■ **Excerpted passage**:
^^^^^^^^^^^^^^^^

1 files changed, 485 insertions, 2 deletions
diff --git a/pthreads/README.NONPORTABLE b/pthreads/README.NONPORTABLE
index e2d69a72b..0821104d8 100644
--- a/pthreads/README.NONPORTABLE
+++ b/pthreads/README.NONPORTABLE
@@ -15,6 +15,11 @@ pthread_win32_test_features_np(int mask)
 		PTW32_SYSTEM_INTERLOCKED_COMPARE_EXCHANGE
 			Return TRUE if the native version of
 			InterlockedCompareExchange() is being used.
+			This feature is not meaningful in recent
+			library versions as MSVC builds only support
+			system implemented ICE. Note that all Mingw
+			builds use inlined asm versions of all the
+			Interlocked routines.
 		PTW32_ALERTABLE_ASYNC_CANCEL
 			Return TRUE is the QueueUserAPCEx package
 			QUSEREX.DLL is available and the AlertDrv.sys
@@ -75,11 +80,11 @@ pthread_getw32threadhandle_np(pthread_t thread);
 DWORD
 pthread_getw32threadid_np (pthread_t thread)
 
-	Returns the win32 thread ID that the POSIX
+	Returns the Windows native thread ID that the POSIX
 	thread "thread" is running as.
 
         Only valid when the library is built where
-        ! defined (__MINGW32__) || defined (__MSVCRT__) || defined (__DMC__)

^^^^^^^^^^^^^^^^

■ **Data section**:

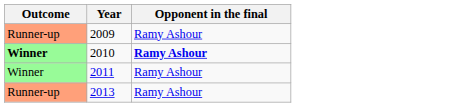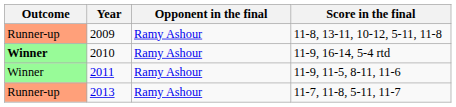+ column: Score in the final | 11-8, 13-11, 10-12, 5-11, 11-8 | 11-9, 16-14, 5-4 rtd | 11-9, 11-5, 8-11, 11-6 | 11-7, 11-8, 5-11, 11-7
2010 | Opponent in the final: bold -> normal
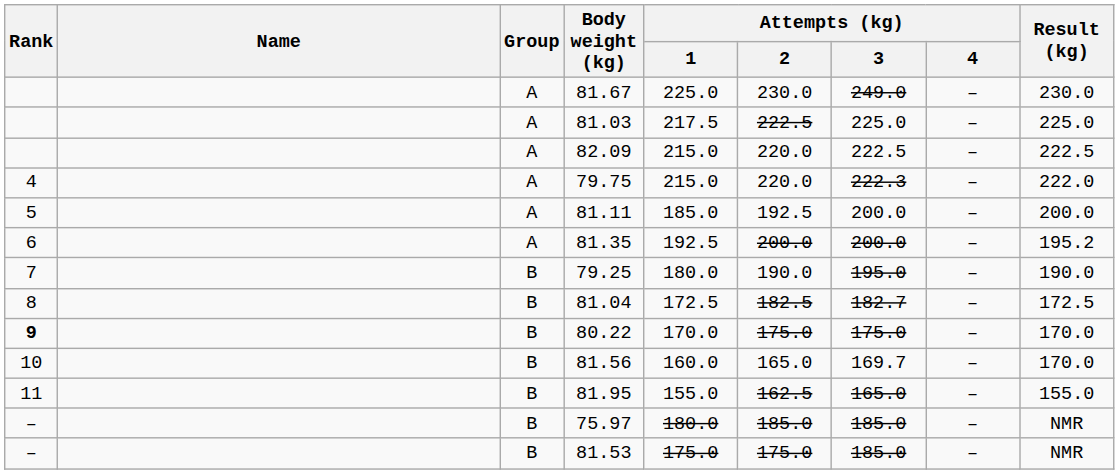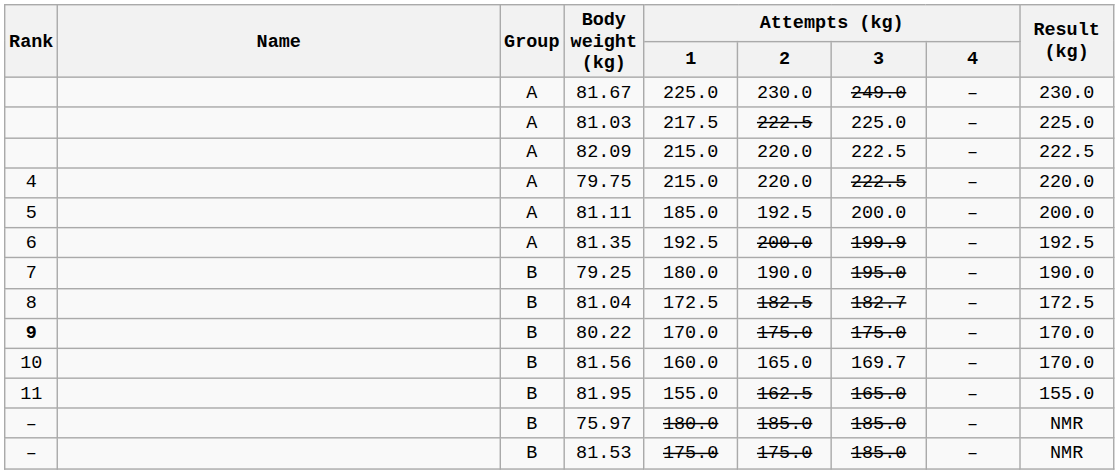79.75 | Attempts (kg) / 3: 222.3 -> 222.5
79.75 | Result (kg): 222.0 -> 220.0
81.35 | Attempts (kg) / 3: 200.0 -> 199.9
81.35 | Result (kg): 195.2 -> 192.5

^^^^^^^^^^^^^^^^

■ **Exercise instructions**:
[a] According to the pthreads README diff, what do all Mingw builds use for the Interlocked routines?
[b] Using the pthreads README diff, explain why the PTW32_SYSTEM_INTERLOCKED_COMPARE_EXCHANGE feature is described as not meaningful in recent library versions.
The listing above comes from a different source than the text.

■ **Answers to the exercises**:
[a] They use inlined asm versions of all the Interlocked routines.

[b] The feature is not meaningful in recent library versions because MSVC builds only support the system-implemented InterlockedCompareExchange.